----- INPUT DATA -----
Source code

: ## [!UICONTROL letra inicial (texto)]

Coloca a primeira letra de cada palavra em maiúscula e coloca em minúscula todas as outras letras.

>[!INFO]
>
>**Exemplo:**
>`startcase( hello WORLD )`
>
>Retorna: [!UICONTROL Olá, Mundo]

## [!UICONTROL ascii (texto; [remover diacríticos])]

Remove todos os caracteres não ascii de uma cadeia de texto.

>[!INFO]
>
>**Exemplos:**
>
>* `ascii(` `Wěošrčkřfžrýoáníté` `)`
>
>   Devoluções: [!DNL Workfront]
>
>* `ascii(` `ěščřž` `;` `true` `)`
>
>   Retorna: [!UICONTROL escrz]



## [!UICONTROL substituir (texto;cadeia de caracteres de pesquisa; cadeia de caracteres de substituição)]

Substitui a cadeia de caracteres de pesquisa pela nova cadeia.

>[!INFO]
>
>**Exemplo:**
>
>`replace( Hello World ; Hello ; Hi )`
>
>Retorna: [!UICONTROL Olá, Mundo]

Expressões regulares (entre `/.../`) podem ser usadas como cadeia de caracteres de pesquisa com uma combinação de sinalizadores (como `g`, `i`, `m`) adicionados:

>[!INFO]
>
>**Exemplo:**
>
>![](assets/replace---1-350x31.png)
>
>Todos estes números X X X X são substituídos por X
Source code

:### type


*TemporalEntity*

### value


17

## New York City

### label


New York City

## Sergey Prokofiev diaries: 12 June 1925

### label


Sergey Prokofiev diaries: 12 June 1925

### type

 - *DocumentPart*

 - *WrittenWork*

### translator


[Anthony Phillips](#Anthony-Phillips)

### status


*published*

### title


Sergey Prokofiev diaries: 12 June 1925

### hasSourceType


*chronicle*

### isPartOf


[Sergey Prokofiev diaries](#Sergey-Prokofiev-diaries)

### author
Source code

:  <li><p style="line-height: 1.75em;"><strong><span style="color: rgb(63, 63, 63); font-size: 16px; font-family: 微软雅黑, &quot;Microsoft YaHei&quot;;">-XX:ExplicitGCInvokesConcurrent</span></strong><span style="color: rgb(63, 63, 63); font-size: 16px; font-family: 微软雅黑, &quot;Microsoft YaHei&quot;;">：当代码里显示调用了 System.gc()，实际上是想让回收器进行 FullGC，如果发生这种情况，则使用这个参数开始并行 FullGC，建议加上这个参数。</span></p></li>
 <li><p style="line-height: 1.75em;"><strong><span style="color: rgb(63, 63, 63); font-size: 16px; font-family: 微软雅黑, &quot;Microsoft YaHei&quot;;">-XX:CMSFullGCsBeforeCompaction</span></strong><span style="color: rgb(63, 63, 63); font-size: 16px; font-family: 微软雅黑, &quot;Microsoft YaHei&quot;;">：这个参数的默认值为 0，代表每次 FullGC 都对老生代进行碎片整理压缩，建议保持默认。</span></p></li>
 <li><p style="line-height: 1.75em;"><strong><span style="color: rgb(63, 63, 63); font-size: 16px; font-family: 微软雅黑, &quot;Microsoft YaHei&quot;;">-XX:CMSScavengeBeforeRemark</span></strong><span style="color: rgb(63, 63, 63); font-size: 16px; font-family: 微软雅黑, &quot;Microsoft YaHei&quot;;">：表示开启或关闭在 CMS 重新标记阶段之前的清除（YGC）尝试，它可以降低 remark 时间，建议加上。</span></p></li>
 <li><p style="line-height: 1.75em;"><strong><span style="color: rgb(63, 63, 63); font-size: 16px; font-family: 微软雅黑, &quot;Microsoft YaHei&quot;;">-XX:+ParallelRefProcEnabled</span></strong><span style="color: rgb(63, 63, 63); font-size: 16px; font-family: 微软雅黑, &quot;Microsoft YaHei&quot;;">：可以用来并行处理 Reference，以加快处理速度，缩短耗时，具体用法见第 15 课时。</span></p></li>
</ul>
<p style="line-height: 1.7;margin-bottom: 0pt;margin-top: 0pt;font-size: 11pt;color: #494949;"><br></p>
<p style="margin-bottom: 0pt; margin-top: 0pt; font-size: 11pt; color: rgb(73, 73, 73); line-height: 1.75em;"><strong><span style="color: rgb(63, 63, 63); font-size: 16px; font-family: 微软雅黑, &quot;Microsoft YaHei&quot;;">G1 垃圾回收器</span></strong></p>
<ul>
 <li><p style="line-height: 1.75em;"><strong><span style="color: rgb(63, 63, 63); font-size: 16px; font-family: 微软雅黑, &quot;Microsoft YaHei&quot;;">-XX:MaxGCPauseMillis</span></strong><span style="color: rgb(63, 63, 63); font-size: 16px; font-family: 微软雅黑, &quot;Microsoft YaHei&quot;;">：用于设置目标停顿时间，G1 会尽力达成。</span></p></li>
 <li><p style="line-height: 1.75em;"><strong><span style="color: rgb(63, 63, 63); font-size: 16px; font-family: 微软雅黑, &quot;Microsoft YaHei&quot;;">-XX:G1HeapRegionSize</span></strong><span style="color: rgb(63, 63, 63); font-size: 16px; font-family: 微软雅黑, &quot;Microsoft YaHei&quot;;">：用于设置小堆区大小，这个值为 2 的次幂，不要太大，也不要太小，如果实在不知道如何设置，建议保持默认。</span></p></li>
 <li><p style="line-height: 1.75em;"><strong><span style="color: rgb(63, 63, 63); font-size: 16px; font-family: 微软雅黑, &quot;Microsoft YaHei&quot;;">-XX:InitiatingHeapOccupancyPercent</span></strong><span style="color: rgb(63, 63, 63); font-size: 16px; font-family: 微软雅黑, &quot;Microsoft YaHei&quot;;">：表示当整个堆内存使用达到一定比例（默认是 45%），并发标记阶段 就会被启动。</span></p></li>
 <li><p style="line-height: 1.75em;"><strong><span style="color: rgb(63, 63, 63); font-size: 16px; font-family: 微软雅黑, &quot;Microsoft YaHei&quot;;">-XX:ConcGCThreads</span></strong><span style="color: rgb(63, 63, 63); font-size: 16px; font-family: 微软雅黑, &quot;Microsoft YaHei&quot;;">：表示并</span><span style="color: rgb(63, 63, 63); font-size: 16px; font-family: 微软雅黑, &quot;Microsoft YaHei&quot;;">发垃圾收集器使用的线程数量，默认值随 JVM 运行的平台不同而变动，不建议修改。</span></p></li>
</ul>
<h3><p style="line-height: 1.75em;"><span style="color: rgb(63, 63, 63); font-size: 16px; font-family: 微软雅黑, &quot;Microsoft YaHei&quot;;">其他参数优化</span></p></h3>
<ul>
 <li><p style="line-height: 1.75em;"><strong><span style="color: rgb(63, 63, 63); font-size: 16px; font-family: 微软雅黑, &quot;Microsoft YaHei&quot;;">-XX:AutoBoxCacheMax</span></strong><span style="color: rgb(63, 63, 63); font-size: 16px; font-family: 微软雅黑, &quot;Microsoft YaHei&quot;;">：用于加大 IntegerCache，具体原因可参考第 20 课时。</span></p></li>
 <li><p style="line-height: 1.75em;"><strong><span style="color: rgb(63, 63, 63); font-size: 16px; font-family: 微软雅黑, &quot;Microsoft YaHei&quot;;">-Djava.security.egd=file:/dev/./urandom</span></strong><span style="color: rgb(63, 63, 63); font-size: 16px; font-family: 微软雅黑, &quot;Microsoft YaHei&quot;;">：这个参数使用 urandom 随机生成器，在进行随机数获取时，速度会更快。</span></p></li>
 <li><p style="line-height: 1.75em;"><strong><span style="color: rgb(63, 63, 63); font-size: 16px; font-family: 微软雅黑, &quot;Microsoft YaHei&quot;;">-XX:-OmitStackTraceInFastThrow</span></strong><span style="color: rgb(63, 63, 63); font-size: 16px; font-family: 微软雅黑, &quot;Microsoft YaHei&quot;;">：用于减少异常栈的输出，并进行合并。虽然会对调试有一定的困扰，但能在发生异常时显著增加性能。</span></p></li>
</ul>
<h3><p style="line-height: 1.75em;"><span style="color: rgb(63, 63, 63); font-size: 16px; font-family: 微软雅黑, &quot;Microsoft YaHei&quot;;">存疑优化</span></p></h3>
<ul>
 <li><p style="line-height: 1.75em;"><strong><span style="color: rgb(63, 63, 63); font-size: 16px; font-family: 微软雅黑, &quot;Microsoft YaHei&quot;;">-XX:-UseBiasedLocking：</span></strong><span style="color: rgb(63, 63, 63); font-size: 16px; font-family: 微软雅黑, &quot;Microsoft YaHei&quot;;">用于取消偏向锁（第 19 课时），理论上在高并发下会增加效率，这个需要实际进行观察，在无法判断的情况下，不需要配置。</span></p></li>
-----
> [THE TASK] Reproduce the entries word for word, beginning with their first line and continuing through the line that contains "Remove todos os".

> [REPLY]
Source code

: ## [!UICONTROL letra inicial (texto)]

Coloca a primeira letra de cada palavra em maiúscula e coloca em minúscula todas as outras letras.

>[!INFO]
>
>**Exemplo:**
>`startcase( hello WORLD )`
>
>Retorna: [!UICONTROL Olá, Mundo]

## [!UICONTROL ascii (texto; [remover diacríticos])]

Remove todos os caracteres não ascii de uma cadeia de texto.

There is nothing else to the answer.